* **Description of the task**: Write out, word for word, the lines of the listing below that start with the line containing "een solo reis?" and run through the line containing "laten. Vergeet niet om contactgegevens van".

* **Record excerpts**:
╔══

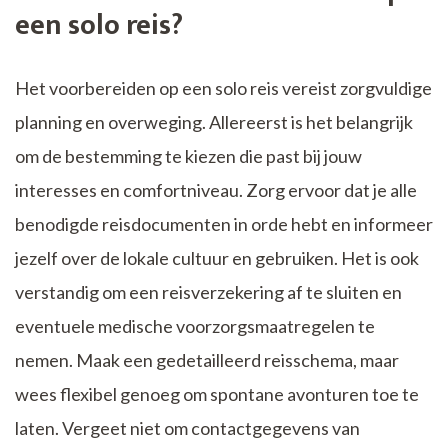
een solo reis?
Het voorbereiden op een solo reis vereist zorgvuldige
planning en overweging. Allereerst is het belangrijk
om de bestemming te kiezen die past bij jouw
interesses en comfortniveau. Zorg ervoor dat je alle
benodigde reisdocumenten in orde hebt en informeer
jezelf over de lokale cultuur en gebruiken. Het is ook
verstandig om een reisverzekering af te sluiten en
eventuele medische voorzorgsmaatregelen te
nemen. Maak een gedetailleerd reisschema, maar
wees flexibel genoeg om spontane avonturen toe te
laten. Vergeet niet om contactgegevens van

╚══
╔══

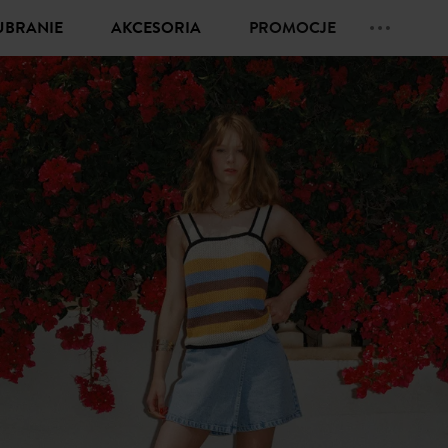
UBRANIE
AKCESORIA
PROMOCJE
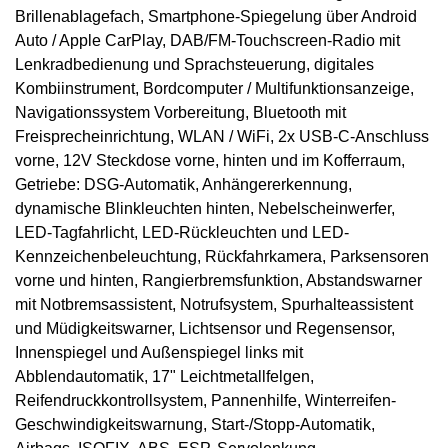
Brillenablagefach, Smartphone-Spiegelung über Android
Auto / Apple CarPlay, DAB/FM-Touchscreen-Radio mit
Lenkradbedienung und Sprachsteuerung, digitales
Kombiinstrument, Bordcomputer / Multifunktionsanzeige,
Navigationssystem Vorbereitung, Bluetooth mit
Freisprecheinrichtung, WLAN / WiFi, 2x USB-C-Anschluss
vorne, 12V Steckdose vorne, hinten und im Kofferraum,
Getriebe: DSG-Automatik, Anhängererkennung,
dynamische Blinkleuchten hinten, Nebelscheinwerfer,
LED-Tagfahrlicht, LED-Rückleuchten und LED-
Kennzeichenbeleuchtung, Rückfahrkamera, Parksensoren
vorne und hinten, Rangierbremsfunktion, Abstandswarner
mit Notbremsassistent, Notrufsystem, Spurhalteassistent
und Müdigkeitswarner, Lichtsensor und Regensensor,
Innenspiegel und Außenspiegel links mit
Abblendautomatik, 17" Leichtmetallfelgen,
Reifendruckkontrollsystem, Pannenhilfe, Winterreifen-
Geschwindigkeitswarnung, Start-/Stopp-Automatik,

╚══

* **Answer space**:
een solo reis?
Het voorbereiden op een solo reis vereist zorgvuldige
planning en overweging. Allereerst is het belangrijk
om de bestemming te kiezen die past bij jouw
interesses en comfortniveau. Zorg ervoor dat je alle
benodigde reisdocumenten in orde hebt en informeer
jezelf over de lokale cultuur en gebruiken. Het is ook
verstandig om een reisverzekering af te sluiten en
eventuele medische voorzorgsmaatregelen te
nemen. Maak een gedetailleerd reisschema, maar
wees flexibel genoeg om spontane avonturen toe te
laten. Vergeet niet om contactgegevens van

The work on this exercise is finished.